Patients have to look near and far to find one. At a center such as Ochsner, we can take a well-coordinated multidisciplinary approach between the surgeon, radiologist, medical oncologist and pulmonologist.
We also can better answer questions patients may have about their diagnosis.
Answering Questions About Life Expectancy
After we diagnose a patient with malignant pleural mesothelioma, the most common question I’m asked: “How long do I have?”
The outcome is extremely guarded. We look at the outcome in terms of months — on the lower end of months if nothing is done — but I tell all of my patients that you have to take it one step at a time and one day at a time.
None of us are guaranteed to be around in the next 30 seconds. I tell them that, as far as I know, I don’t have cancer, but I’m not guaranteed to be breathing in the next two minutes. I can’t run my life based on that, and I encourage my patients to do the same.
We go over the statistics in terms of survival with and without treatment, and I tell them a lot of that is based on the spread of the disease.
I reassure them that by virtue of being at a cancer center with experience treating mesothelioma, we have the capability of determining the exact stage of the disease, best treatment regimen and potential outcome based on treatments we recommend.
Multimodal Approach to Treatment
The next most common questions: “How are you going to treat it? Can this be cured?”
For those patients who are eligible for surgery beyond diagnosis, I will tell them it will involve multiple modalities. It will involve surgery, chemotherapy and may or may not involve radiation therapy.
There are two common surgeries for treating malignant pleural mesothelioma — pleurectomy/decortication (P/D) and extrapleural pneumonectomy (EPP).
Each surgery is a pretty invasive procedure, but neither is considered curative.
The goal of both surgeries is to remove all visible disease. The assumption is there will be microscopic disease left behind, hence the need to give patients chemotherapy before and after surgery.

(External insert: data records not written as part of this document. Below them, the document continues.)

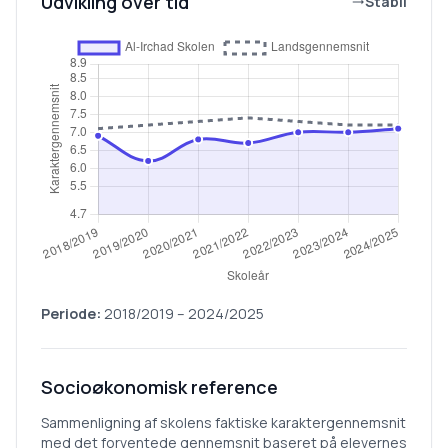
Udvikling over tid
Stabil
Periode:
2018/2019
–
2024/2025
Socioøkonomisk reference
Sammenligning af skolens faktiske karaktergennemsnit
med det forventede gennemsnit baseret på elevernes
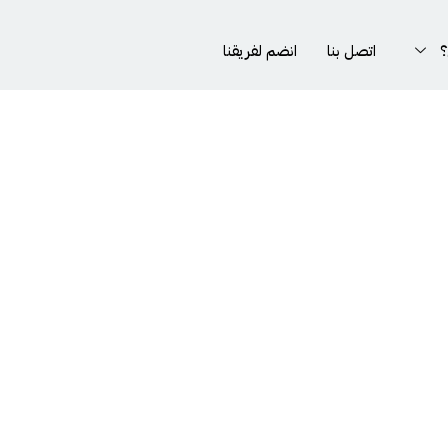
؟
اتصل بنا
انضم لفريقنا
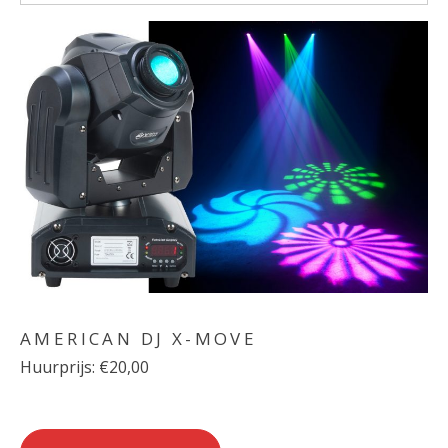
AMERICAN DJ X-MOVE
Huurprijs: €20,00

It’s usually at that point when it begins to sink in. Patients start realizing what they are up against.
Compartmentalize the Process
Receiving a diagnosis is the first step.
Although a mesothelioma diagnosis can be devastating, I try to explain to patients the importance of knowing what we’re facing.
You can’t treat what you don’t know.
I tell patients we have to compartmentalize the whole process. We can look at the big picture — the goal of remission — but we must take it one step at a time.
Once we have a diagnosis, it’s time to formulate a treatment plan. I tell patients they’re so special that we’re going to discuss their case at our weekly conference.
Many doctors will weigh in with input. There will never be one person running the show or calling all the shots. This way, we can give the patient what we feel is the best care, what meets or exceeds the standard of care.
I make sure to communicate with the patient’s other health care providers to ensure we’re all on one accord with respect to the treatment plan.
That alone can provide some degree of relief to patients once they arrive in our office.